Task directions: Check which lines in the records hold "Limited" and report how many there are, with no other text.

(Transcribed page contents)
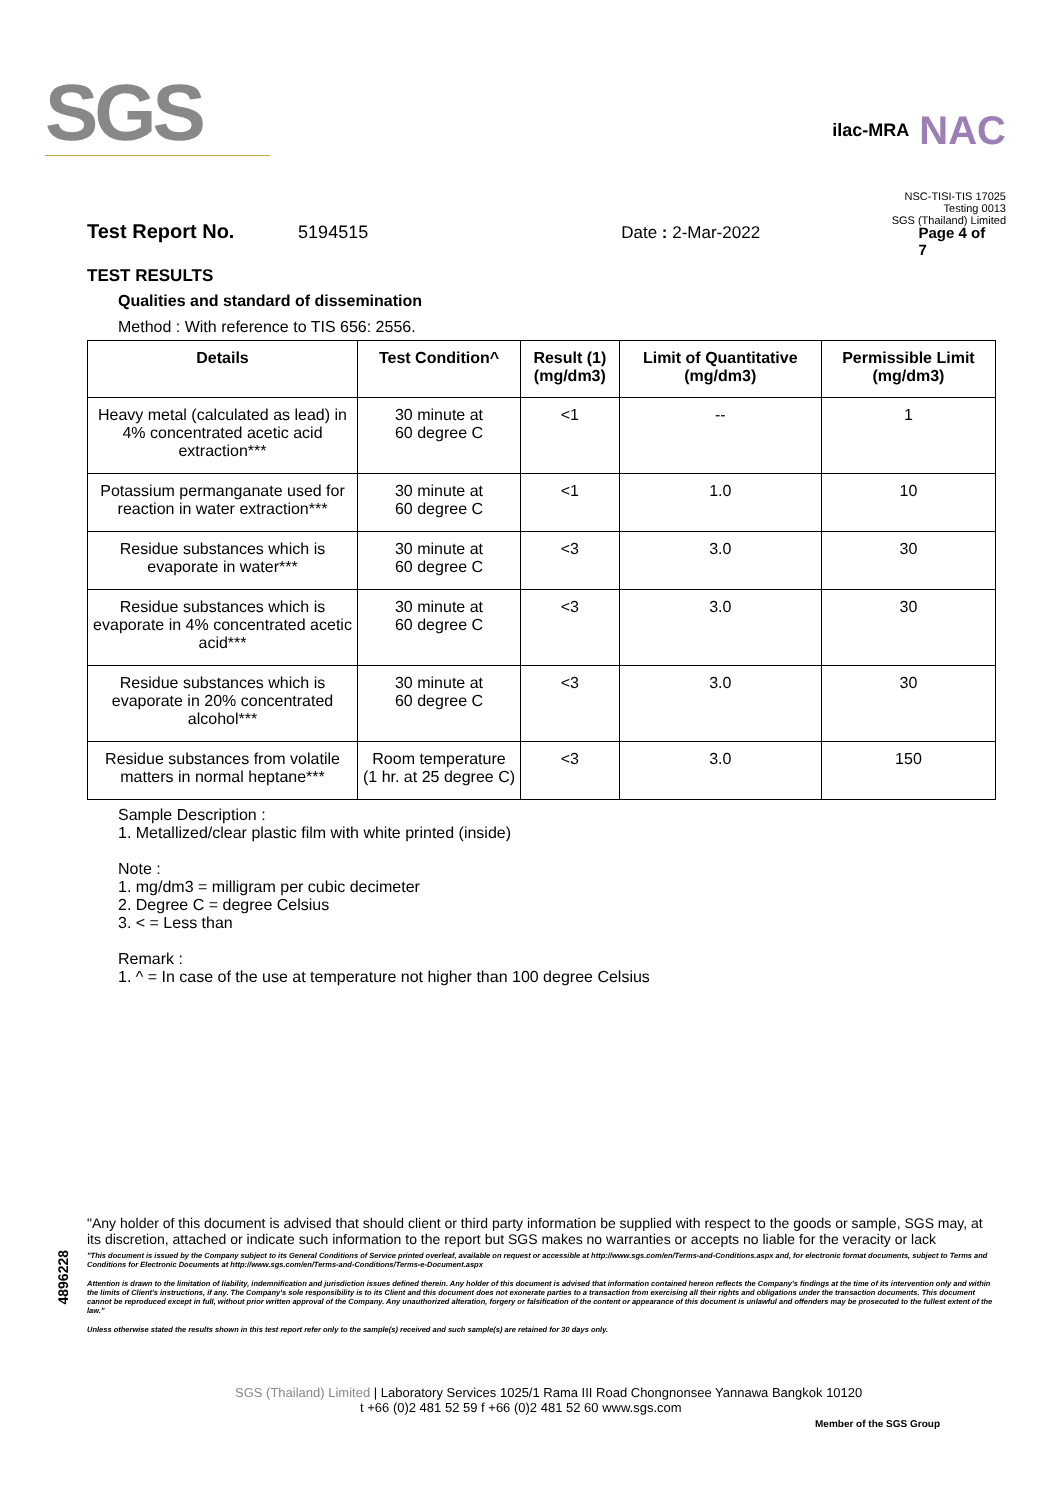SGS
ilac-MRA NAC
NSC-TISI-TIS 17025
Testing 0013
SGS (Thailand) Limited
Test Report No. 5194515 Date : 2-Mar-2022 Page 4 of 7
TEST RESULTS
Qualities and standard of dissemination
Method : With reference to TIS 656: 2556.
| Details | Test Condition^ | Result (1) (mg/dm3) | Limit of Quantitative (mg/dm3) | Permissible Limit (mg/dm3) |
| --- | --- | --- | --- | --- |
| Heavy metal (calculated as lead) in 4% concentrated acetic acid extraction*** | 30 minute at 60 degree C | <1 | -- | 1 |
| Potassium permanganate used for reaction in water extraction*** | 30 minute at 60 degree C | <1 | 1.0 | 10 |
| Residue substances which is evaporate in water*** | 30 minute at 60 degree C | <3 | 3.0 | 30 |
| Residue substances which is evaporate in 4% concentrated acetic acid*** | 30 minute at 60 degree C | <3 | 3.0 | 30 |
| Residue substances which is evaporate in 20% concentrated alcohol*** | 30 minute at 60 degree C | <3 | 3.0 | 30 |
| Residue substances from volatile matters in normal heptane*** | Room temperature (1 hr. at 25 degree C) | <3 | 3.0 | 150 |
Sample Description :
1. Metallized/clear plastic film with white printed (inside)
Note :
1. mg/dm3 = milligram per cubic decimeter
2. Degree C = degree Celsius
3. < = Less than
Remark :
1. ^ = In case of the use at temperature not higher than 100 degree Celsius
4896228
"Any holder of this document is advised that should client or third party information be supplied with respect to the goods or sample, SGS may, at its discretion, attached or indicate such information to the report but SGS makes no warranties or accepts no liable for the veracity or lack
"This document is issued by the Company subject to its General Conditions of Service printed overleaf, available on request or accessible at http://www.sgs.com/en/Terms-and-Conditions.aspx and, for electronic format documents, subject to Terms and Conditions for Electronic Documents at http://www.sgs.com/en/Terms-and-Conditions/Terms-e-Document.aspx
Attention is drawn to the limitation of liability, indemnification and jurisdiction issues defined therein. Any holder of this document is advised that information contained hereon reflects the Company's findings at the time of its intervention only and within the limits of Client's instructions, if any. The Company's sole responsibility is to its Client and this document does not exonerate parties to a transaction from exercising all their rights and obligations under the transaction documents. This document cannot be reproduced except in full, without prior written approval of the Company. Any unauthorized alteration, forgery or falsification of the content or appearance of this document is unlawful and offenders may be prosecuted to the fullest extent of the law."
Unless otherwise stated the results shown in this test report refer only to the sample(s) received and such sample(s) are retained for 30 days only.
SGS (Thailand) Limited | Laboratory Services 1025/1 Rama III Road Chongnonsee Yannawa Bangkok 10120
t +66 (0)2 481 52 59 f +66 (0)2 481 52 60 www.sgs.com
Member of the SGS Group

Solution to the problem: 2